A word-for-word copy of the data is what's wanted, with no pictures.

#### RECORDS TO USE

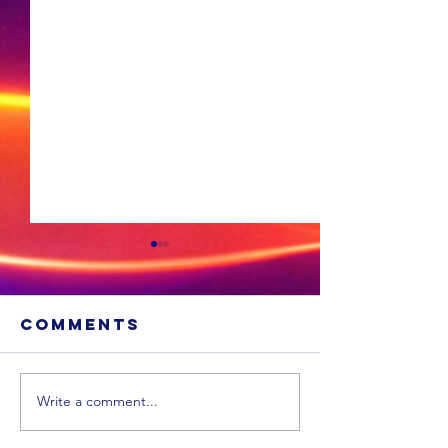
Comments
Write a comment...
MIDDAG
OGGEND
SPORT:
SPORT: Die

########

- _WRITTEN SOLUTION_
Comments
Write a comment...
MIDDAG
OGGEND
SPORT:
SPORT: Die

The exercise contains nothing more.